December 10, 2018, Alex Spanko, Skilled Nursing News - As occupancy levels continue to fall in skilled nursing facilities, some providers will have to think outside the box — and sometimes outside their walls — to make the best use of their space and their resources. But they might have more flexibility to do that in part because of the different roles that rural SNFs play in their communities.
While falling occupancy rates are a challenge across the industry, rural providers have been hit particularly hard, according to second-quarter skilled nursing data from the National Investment Center for Seniors Housing & Care (NIC). These facilities experienced an 89-basis-point drop between the first and second quarters, though at the time, NIC health care analyst Liz Liberman noted that rural providers captured the greatest share of private-pay patient days with fewer managed Medicare days.
That difference in payer mix stands out to Lee Delaveris, vice president of health care mortgage banking at KeyBank Real Estate Capital.
As a result of those different conditions, KeyBank has seen significant changes in the skilled space as providers try to reposition themselves in their markets. One example was a provider that added a Medicare-focused short-term rehab wing to its nursing facility, with a goal of targeting discharges from the local hospital.
“The other thing going on in that market is there’s demand for Medicaid-waiver assisted living,” Delaveris explained. “So the business plan was: ‘Hey, let’s kind of capture both ends of it. I need to reposition as a SNF provider, but then there’s this downstream, affordable senior care demand in that market.'”
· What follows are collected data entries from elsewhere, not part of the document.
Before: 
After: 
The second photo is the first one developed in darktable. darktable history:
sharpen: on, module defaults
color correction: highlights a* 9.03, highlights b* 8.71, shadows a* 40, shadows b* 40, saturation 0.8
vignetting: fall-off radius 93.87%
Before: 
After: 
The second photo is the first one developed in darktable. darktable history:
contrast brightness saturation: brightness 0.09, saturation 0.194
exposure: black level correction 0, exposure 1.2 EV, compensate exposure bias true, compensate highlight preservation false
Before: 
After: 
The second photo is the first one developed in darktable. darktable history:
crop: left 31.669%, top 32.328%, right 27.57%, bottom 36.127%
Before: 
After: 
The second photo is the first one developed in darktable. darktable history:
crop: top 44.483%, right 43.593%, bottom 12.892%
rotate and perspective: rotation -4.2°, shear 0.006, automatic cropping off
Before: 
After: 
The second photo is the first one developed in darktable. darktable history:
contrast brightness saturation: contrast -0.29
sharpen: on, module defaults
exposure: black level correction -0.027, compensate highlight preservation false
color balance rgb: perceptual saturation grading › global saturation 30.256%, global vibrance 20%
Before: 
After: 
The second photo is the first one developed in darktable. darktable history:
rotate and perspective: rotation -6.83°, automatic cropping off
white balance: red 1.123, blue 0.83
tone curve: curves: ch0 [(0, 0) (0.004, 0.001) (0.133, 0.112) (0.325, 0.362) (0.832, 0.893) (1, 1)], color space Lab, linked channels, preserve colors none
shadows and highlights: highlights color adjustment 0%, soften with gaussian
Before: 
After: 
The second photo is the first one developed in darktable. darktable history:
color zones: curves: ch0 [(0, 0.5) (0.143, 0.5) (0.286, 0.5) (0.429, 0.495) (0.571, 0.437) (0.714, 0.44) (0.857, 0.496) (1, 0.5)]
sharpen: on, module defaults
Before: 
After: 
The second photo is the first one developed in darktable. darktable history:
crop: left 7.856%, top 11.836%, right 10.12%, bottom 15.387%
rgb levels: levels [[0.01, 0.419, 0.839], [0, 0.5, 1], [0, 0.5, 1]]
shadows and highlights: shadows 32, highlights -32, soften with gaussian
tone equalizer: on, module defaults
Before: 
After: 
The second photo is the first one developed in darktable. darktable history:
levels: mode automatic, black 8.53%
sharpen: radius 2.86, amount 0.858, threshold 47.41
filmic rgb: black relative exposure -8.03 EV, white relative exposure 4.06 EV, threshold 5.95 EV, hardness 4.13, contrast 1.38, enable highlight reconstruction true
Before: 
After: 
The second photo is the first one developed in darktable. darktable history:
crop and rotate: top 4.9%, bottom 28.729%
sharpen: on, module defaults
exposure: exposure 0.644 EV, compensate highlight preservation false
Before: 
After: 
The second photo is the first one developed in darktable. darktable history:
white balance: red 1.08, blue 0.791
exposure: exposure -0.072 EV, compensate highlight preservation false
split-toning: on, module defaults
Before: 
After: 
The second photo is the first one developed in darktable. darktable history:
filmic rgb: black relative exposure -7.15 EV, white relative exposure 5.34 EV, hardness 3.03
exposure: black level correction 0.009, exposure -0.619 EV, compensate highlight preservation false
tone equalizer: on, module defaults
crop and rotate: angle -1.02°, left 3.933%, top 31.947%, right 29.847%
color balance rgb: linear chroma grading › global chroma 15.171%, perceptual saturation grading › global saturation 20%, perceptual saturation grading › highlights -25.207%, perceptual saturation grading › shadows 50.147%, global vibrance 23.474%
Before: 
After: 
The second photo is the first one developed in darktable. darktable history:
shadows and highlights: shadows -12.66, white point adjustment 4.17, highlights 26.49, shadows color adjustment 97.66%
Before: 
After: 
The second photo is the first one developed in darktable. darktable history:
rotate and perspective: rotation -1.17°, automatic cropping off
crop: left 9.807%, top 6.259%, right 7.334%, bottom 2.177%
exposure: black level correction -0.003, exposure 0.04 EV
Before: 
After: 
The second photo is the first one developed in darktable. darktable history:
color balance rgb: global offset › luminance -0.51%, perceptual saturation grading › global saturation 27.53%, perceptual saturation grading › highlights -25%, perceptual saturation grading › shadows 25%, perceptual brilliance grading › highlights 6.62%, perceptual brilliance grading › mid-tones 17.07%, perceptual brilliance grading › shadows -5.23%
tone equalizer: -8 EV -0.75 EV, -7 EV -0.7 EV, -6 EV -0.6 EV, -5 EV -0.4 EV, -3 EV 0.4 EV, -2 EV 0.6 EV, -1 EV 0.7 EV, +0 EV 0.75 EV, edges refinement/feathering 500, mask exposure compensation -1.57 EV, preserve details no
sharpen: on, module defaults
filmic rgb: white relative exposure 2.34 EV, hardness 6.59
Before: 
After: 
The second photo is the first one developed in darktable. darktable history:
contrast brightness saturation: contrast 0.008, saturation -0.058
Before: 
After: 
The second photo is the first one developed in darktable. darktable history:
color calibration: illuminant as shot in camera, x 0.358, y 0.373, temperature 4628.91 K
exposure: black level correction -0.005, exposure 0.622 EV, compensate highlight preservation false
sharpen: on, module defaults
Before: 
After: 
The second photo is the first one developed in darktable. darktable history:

The move ties into the increasing demand for affordable senior care, he explained, particularly as SNF providers have to utilize beds and bed licenses in different ways depending on the market. It’s a trend that has manifested itself in different ways around the country, with some operators expanding into government-funded behavioral health services. One such facility in Denver, Vivage Senior Living: Denver Senior Care Center, receives 95% of its funding through a state-level Medicaid program that reimburses for certain mental health services in SNFs.
In Washington State, a struggling operator used a similar Medicaid behavioral health add-on to help close the gap between costs and government reimbursements, but eventually bowed to the pressure and converted to assisted living in order to stay afloat.
But even with the occupancy challenge, SNFs might have more options for repositioning themselves than simply converting unused beds into new types of senior housing, according to Health Dimensions Group CEO Erin Shvetzoff Hennessey.
“I think that often we’ve been limiting ourselves to housing options when we talk about diversifying,” she noted. “Diversification can be along the lines of home- and community-based services, so SNFs could get into areas of care they haven’t been in before that aren’t necessarily institutional. They could look at home care, housekeeping, day services for seniors, meal services for seniors.”
And when those seniors need institutional care, they will already be familiar with the local SNF and its brand.
There are some hurdles a SNF will have to consider, such as budget considerations, Hennessey acknowledged. If a provider is thinking about expanding into non-institutional settings, then they have to look at the investment required, the political capital needed, and the financial situation of the SNF and any partners it has. Labor is always a challenge as well, particularly for rural facilities.
SNFs will also need to look at the demographics in their region on a five or even 10-year timeline, to see how the population might be changing, Hennessey noted. But in the short-term, rural SNFs would be well-advised to think outside the box — and perhaps even in the home.
“There are a lot of people trying to improve care delivered in homes, and the SNF is really great at managing care for seniors,” she said. “That care does not have to be in an institution.”